(Dataset entries)
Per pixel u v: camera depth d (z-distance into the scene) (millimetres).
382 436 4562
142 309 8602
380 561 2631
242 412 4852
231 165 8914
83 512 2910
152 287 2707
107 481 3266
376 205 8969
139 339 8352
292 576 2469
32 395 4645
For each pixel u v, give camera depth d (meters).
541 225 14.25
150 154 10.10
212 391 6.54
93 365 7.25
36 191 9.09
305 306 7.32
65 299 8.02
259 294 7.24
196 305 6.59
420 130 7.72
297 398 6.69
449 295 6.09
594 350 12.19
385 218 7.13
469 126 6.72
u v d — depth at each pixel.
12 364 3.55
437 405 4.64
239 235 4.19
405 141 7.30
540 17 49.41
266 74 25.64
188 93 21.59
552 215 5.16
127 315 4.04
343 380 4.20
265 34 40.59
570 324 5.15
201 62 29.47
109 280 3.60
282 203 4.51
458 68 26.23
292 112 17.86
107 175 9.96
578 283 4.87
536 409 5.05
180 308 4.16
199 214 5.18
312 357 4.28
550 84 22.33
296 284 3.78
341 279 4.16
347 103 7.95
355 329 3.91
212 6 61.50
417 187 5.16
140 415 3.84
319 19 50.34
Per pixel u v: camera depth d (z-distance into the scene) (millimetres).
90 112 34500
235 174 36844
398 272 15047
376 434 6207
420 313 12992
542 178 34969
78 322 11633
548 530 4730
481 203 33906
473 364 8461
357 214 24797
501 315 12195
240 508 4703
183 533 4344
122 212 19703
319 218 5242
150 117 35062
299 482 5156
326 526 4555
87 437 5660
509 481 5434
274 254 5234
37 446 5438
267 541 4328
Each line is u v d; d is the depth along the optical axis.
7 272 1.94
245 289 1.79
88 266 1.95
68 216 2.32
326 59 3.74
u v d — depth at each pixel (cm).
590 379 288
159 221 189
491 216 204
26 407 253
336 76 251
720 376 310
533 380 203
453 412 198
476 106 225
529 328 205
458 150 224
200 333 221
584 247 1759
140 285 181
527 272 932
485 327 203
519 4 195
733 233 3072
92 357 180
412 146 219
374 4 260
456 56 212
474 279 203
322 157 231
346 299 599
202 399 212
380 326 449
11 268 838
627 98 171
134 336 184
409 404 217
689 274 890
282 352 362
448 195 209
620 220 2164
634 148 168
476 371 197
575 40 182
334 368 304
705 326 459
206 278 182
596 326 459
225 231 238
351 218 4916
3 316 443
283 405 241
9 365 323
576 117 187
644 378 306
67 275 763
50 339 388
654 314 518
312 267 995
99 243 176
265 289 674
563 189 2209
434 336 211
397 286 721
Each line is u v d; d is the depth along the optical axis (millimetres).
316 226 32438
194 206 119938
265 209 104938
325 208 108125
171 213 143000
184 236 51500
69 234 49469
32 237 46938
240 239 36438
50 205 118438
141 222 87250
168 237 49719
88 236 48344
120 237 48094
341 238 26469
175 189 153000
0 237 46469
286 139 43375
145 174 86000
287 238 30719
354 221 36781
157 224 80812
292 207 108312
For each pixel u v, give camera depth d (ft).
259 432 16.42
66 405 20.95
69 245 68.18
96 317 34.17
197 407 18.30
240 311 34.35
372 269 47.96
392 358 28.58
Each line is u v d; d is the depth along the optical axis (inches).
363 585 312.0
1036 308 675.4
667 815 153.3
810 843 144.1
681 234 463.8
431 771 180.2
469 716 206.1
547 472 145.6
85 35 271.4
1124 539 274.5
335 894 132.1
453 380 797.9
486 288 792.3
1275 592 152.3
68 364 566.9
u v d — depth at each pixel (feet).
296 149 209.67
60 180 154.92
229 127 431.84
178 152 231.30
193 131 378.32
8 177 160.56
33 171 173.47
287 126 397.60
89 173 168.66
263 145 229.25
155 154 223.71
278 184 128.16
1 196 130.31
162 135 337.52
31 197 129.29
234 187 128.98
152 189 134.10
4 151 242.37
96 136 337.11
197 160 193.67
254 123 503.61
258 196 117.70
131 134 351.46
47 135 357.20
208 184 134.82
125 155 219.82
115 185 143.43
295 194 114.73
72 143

→ Task description
Output exactly the span of lines beginning at the first line of the records and ending at the line that holds "239 235 4.19", inclusive, with no other text.

→ Solution to the exercise
Per pixel u v: camera depth d (z-distance into the scene) (millimetres).
382 436 4562
142 309 8602
380 561 2631
242 412 4852
231 165 8914
83 512 2910
152 287 2707
107 481 3266
376 205 8969
139 339 8352
292 576 2469
32 395 4645
For each pixel u v, give camera depth d (meters).
541 225 14.25
150 154 10.10
212 391 6.54
93 365 7.25
36 191 9.09
305 306 7.32
65 299 8.02
259 294 7.24
196 305 6.59
420 130 7.72
297 398 6.69
449 295 6.09
594 350 12.19
385 218 7.13
469 126 6.72
u v d — depth at each pixel.
12 364 3.55
437 405 4.64
239 235 4.19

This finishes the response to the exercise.